Task instructions:
Leaving out all pictures, give again each line exactly, from the start of the listing through the line that contains "left ankle: (175, 76)".

Recorded information:
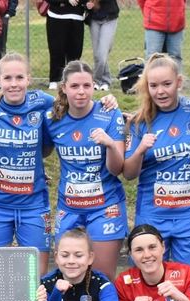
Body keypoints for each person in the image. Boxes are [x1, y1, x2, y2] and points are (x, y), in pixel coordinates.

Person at [0, 53, 53, 275]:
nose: (13, 84)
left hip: (34, 205)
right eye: (7, 78)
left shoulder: (43, 102)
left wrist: (107, 103)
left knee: (37, 279)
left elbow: (75, 103)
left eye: (19, 77)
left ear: (29, 79)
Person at [123, 53, 190, 269]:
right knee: (147, 283)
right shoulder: (139, 122)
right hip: (153, 214)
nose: (160, 91)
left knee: (187, 283)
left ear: (178, 82)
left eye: (167, 84)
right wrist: (141, 149)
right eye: (153, 85)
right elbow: (129, 173)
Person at [46, 60, 126, 278]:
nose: (81, 92)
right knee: (67, 275)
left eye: (87, 86)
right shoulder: (52, 118)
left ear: (94, 86)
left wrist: (109, 144)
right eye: (74, 86)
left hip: (105, 207)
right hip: (69, 206)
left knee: (101, 277)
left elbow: (117, 169)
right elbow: (40, 149)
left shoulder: (109, 114)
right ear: (64, 87)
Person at [44, 0, 87, 90]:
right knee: (56, 50)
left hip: (77, 17)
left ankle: (73, 80)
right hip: (56, 16)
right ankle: (55, 80)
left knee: (75, 52)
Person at [85, 0, 120, 91]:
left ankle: (96, 80)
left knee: (102, 53)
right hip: (94, 19)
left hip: (109, 18)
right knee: (97, 55)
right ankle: (105, 81)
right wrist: (86, 4)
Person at [138, 0, 185, 66]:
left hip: (176, 21)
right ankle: (152, 76)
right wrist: (149, 13)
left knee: (175, 57)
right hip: (154, 22)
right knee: (153, 57)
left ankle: (175, 76)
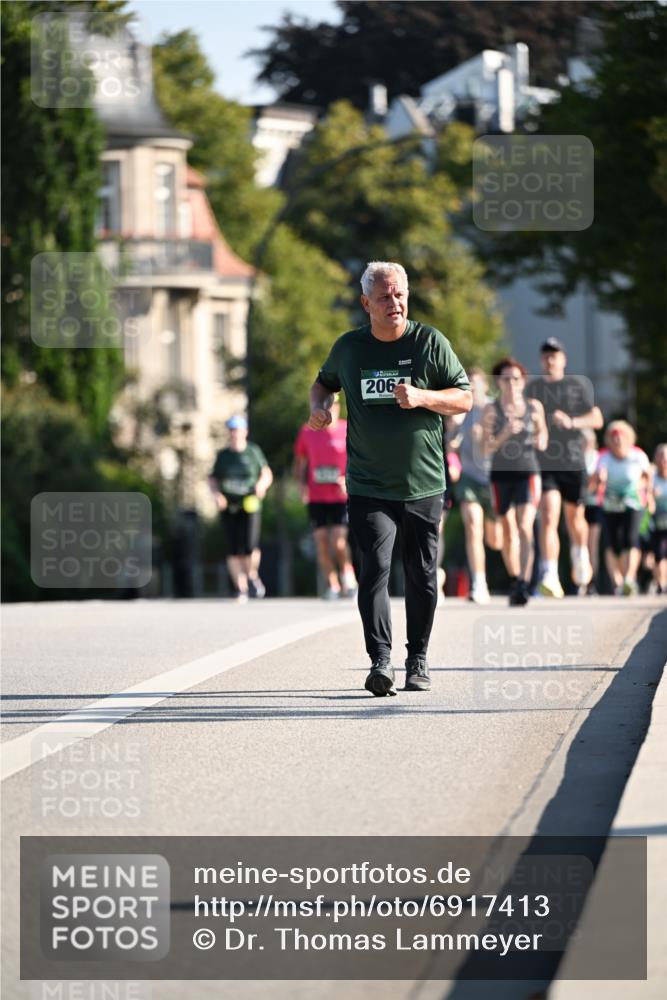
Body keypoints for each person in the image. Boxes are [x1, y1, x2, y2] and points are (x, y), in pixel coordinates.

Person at [309, 261, 472, 696]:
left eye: (399, 294)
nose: (394, 302)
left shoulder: (429, 343)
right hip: (368, 485)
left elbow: (464, 398)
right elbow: (323, 384)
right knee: (374, 571)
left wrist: (423, 396)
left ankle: (417, 657)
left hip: (423, 483)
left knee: (421, 575)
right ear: (366, 303)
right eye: (384, 296)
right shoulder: (350, 348)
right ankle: (380, 661)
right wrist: (319, 408)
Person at [526, 338, 604, 597]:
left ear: (563, 360)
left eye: (555, 355)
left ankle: (580, 554)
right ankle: (550, 573)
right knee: (548, 516)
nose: (550, 360)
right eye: (546, 355)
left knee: (575, 519)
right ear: (541, 360)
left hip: (573, 461)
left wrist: (571, 421)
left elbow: (597, 418)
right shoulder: (533, 388)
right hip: (545, 462)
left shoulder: (576, 386)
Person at [482, 357, 548, 606]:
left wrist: (541, 440)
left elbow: (543, 433)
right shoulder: (492, 410)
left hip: (528, 472)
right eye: (506, 379)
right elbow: (486, 447)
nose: (511, 384)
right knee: (508, 531)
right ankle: (514, 578)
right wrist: (505, 434)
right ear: (499, 382)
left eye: (516, 379)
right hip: (501, 475)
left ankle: (523, 581)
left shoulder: (534, 407)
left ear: (523, 381)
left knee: (524, 526)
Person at [449, 367, 506, 603]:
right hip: (469, 478)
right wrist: (454, 426)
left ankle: (512, 572)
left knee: (495, 540)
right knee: (473, 526)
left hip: (493, 479)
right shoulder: (460, 410)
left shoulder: (496, 407)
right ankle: (479, 583)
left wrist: (485, 434)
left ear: (485, 385)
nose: (471, 387)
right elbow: (450, 447)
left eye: (474, 383)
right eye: (467, 384)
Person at [293, 396, 357, 599]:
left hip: (340, 496)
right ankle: (332, 585)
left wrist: (348, 480)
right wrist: (301, 486)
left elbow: (358, 459)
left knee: (338, 541)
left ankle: (348, 576)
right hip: (316, 496)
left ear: (338, 407)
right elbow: (301, 463)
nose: (330, 410)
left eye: (334, 405)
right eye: (325, 406)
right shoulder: (307, 431)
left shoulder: (347, 429)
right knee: (321, 541)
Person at [208, 416, 273, 602]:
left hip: (250, 503)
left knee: (250, 547)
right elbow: (213, 479)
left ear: (245, 432)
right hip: (229, 506)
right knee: (233, 548)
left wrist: (261, 486)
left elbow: (266, 473)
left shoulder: (253, 452)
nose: (234, 434)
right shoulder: (223, 456)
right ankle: (241, 588)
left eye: (238, 430)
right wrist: (216, 495)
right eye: (231, 430)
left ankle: (252, 575)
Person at [590, 420, 650, 596]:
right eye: (614, 438)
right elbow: (592, 485)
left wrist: (646, 492)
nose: (617, 441)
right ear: (609, 440)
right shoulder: (604, 457)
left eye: (621, 438)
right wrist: (599, 479)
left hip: (633, 503)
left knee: (631, 539)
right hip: (609, 504)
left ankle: (629, 579)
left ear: (628, 439)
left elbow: (648, 477)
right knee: (612, 543)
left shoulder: (638, 455)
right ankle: (617, 582)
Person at [581, 427, 603, 594]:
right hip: (579, 505)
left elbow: (599, 481)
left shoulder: (597, 457)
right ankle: (580, 579)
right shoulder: (576, 457)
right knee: (580, 542)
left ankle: (592, 582)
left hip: (594, 504)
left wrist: (590, 485)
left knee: (592, 544)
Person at [649, 443, 667, 594]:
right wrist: (651, 497)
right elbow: (645, 497)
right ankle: (661, 584)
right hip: (656, 521)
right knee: (659, 553)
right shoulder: (652, 477)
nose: (664, 461)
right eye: (661, 457)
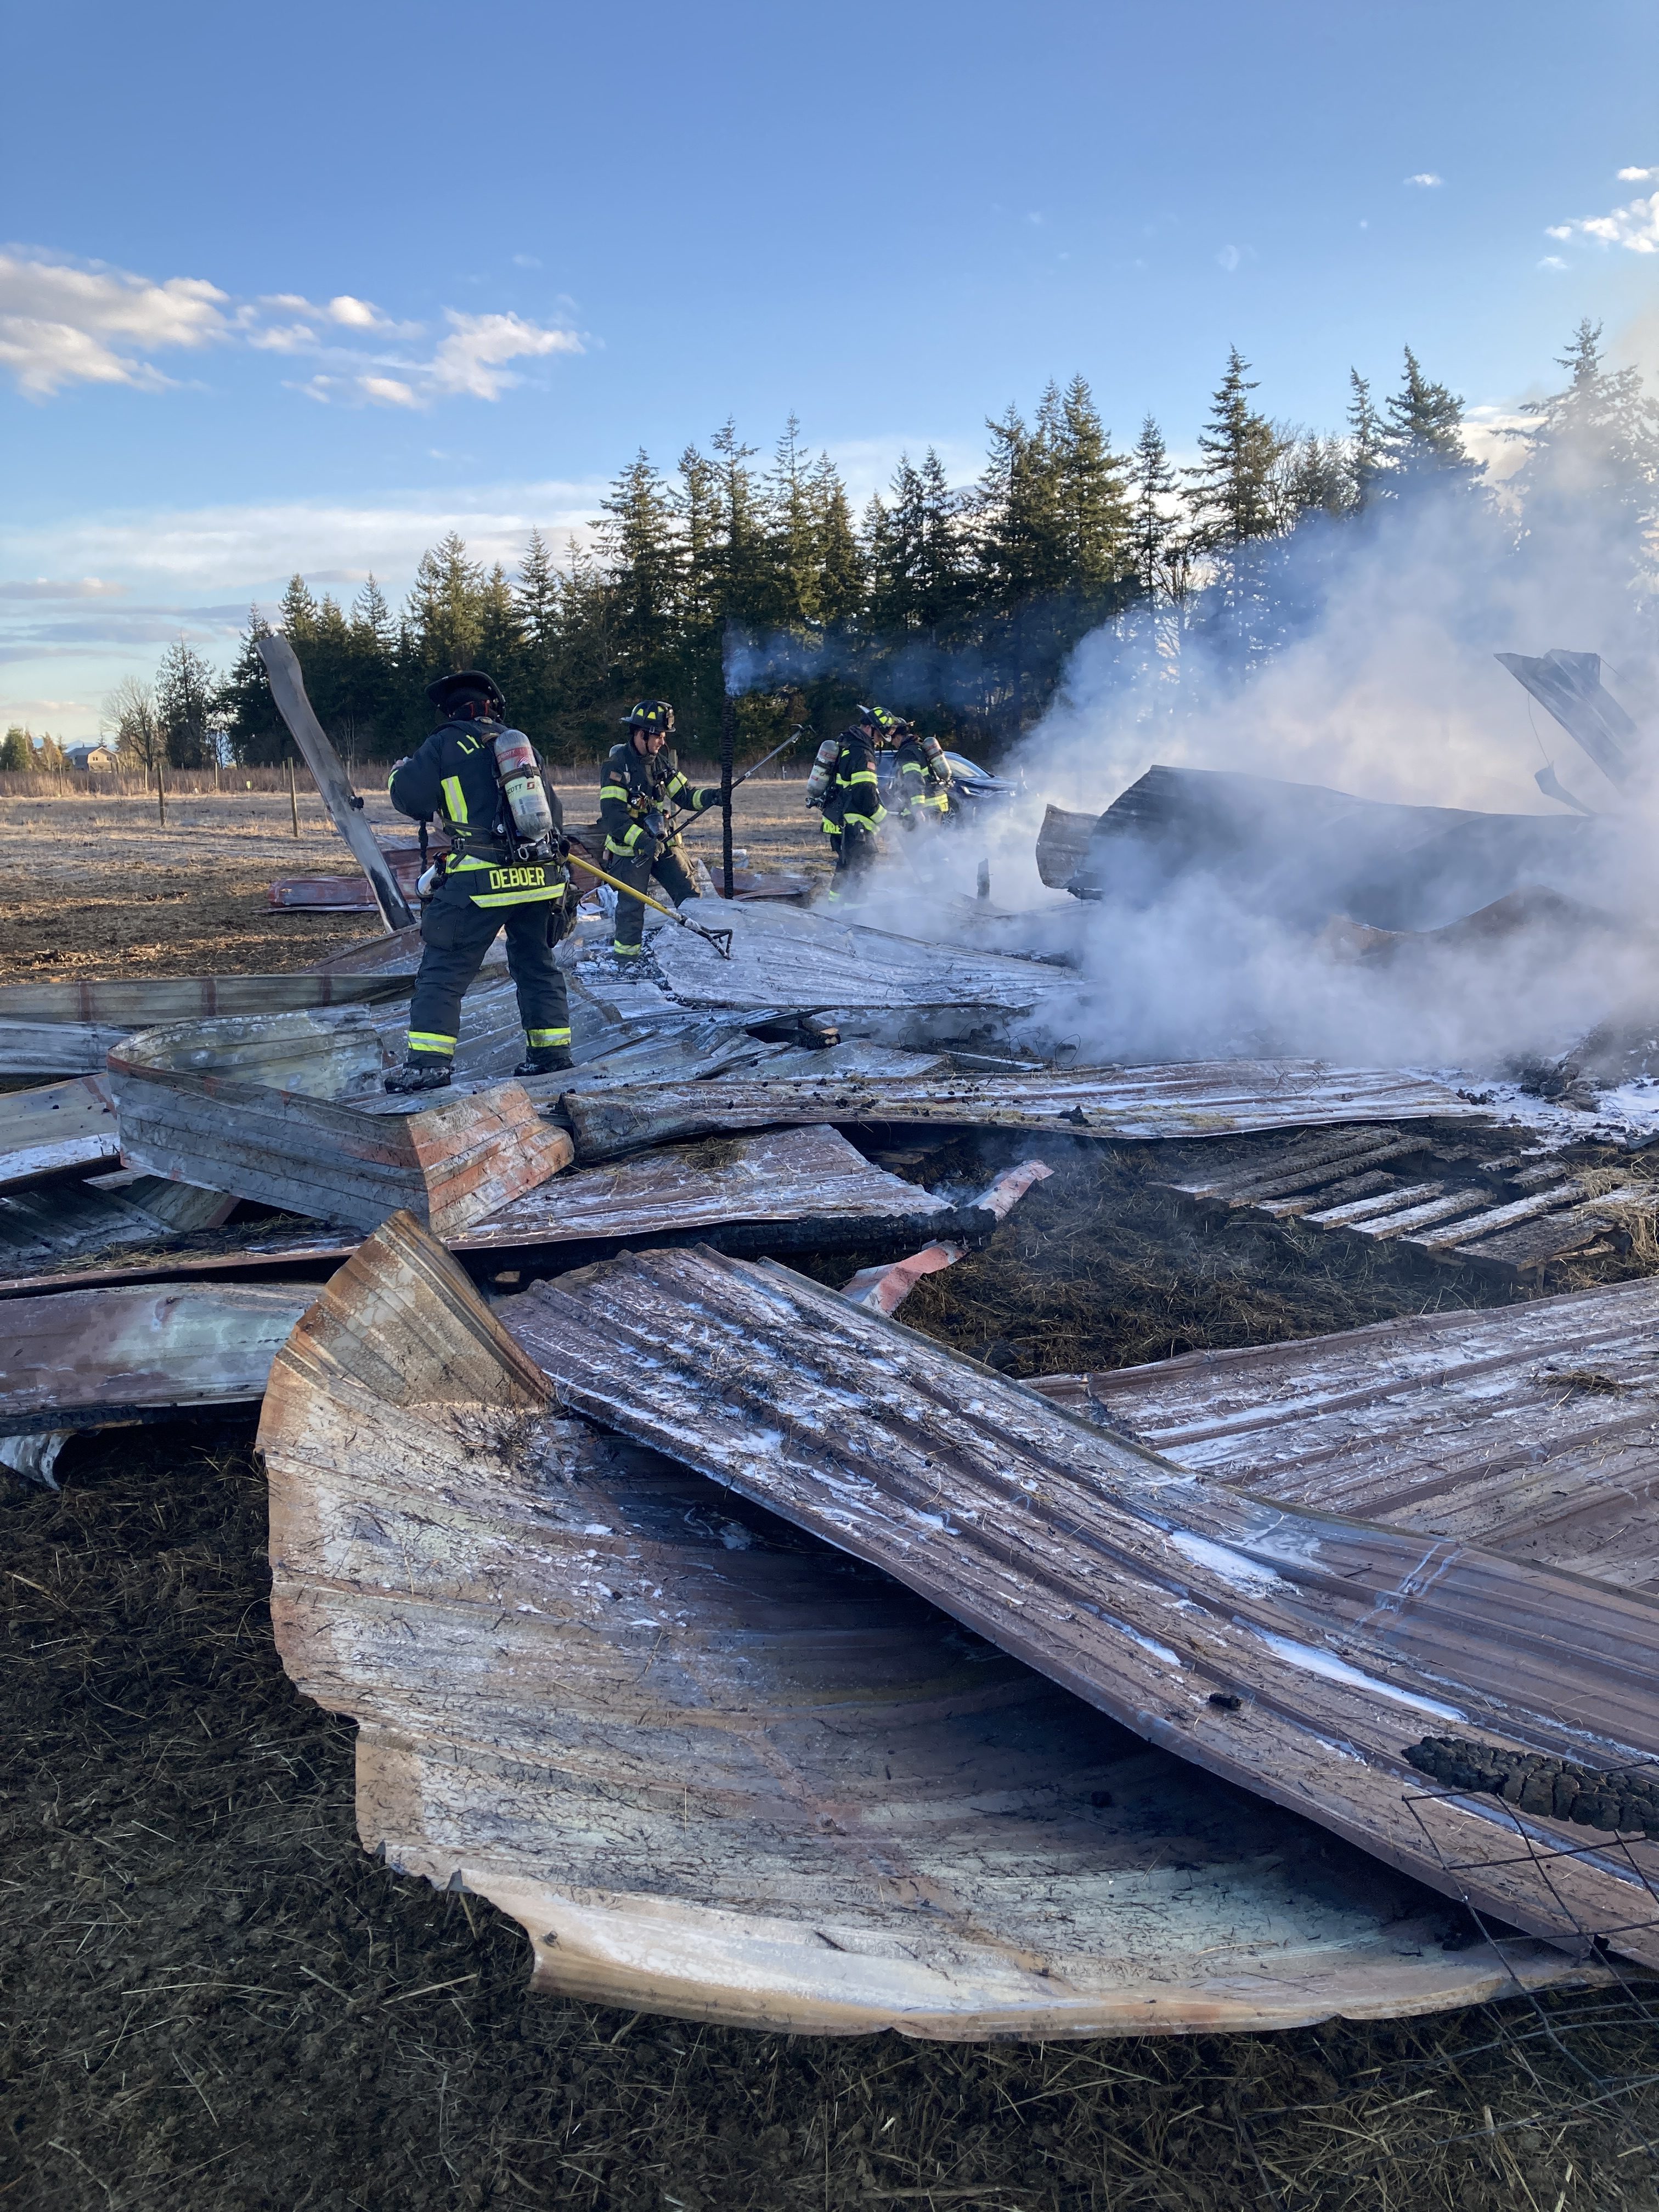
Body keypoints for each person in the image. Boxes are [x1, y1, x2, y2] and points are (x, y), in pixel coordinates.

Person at [382, 669, 574, 1092]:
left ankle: (428, 1065)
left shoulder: (444, 743)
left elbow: (411, 798)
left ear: (450, 710)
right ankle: (551, 1056)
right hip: (539, 878)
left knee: (443, 971)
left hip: (480, 879)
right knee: (537, 965)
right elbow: (553, 816)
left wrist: (397, 773)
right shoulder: (521, 749)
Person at [599, 701, 719, 972]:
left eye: (665, 735)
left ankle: (697, 948)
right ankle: (626, 961)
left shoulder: (661, 763)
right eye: (659, 735)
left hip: (663, 843)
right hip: (631, 850)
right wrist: (643, 841)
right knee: (632, 906)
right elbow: (614, 818)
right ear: (641, 734)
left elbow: (686, 795)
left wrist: (713, 796)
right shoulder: (617, 767)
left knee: (690, 895)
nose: (663, 741)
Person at [808, 703, 890, 904]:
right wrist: (884, 818)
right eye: (879, 736)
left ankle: (835, 908)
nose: (880, 742)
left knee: (845, 868)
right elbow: (865, 793)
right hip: (854, 824)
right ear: (870, 729)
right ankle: (855, 914)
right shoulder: (862, 754)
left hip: (839, 820)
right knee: (862, 871)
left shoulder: (847, 745)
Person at [889, 718, 955, 828]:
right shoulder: (918, 748)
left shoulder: (908, 753)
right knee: (933, 840)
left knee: (920, 842)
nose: (893, 744)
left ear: (899, 737)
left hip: (926, 807)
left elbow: (914, 781)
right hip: (936, 802)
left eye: (893, 740)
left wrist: (918, 809)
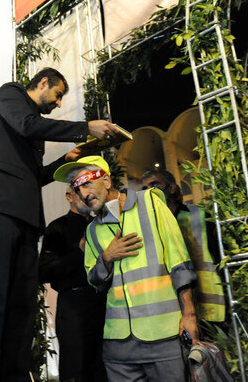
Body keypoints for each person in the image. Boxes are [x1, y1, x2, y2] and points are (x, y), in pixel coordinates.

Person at [0, 67, 119, 381]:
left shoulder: (29, 135)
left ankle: (15, 375)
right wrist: (85, 127)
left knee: (21, 306)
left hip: (24, 220)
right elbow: (27, 123)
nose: (59, 103)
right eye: (58, 94)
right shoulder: (10, 93)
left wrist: (65, 161)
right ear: (43, 82)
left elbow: (33, 177)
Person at [53, 156, 198, 382]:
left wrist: (189, 314)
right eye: (76, 188)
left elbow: (179, 260)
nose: (83, 193)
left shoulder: (150, 203)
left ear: (107, 181)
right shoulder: (91, 231)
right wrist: (107, 258)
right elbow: (95, 280)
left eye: (87, 183)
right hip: (118, 347)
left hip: (163, 335)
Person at [39, 187, 107, 382]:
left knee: (103, 367)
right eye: (80, 190)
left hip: (105, 304)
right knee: (76, 369)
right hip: (74, 307)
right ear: (69, 196)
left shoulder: (100, 223)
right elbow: (43, 271)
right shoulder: (57, 227)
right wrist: (79, 251)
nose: (87, 194)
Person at [141, 169, 225, 323]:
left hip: (209, 308)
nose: (149, 192)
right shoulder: (146, 227)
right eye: (144, 189)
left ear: (172, 188)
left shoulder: (200, 215)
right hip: (172, 314)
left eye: (154, 185)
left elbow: (221, 256)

Solution for this task:
Body keypoints for each person in the image. Boxes are [x1, y1, x2, y2] and points are (x, y), in pixel coordinates.

Person at [0, 53, 53, 275]:
nose: (13, 84)
left hip: (34, 205)
right eye: (7, 78)
left shoulder: (43, 102)
left wrist: (107, 103)
left knee: (37, 279)
left elbow: (75, 103)
left eye: (19, 77)
left ear: (29, 79)
Person at [123, 53, 190, 269]:
right knee: (147, 283)
right shoulder: (139, 122)
right hip: (153, 214)
nose: (160, 91)
left knee: (187, 283)
left ear: (178, 82)
left eye: (167, 84)
right wrist: (141, 149)
right eye: (153, 85)
right elbow: (129, 173)
Person at [46, 60, 126, 278]:
nose: (81, 92)
right knee: (67, 275)
left eye: (87, 86)
right shoulder: (52, 118)
left ear: (94, 86)
left wrist: (109, 144)
right eye: (74, 86)
left hip: (105, 207)
right hip: (69, 206)
left knee: (101, 277)
left elbow: (117, 169)
right elbow: (40, 149)
left shoulder: (109, 114)
right ear: (64, 87)
Person at [44, 0, 87, 90]:
right knee: (56, 50)
left hip: (77, 17)
left ankle: (73, 80)
right hip: (56, 16)
right ankle: (55, 80)
left knee: (75, 52)
Person at [85, 0, 120, 91]:
left ankle: (96, 80)
left knee: (102, 53)
right hip: (94, 19)
left hip: (109, 18)
right knee: (97, 55)
right ankle: (105, 81)
right wrist: (86, 4)
Person at [138, 0, 185, 66]:
left hip: (176, 21)
right ankle: (152, 76)
right wrist: (149, 13)
left knee: (175, 57)
right hip: (154, 22)
right knee: (153, 57)
left ankle: (175, 76)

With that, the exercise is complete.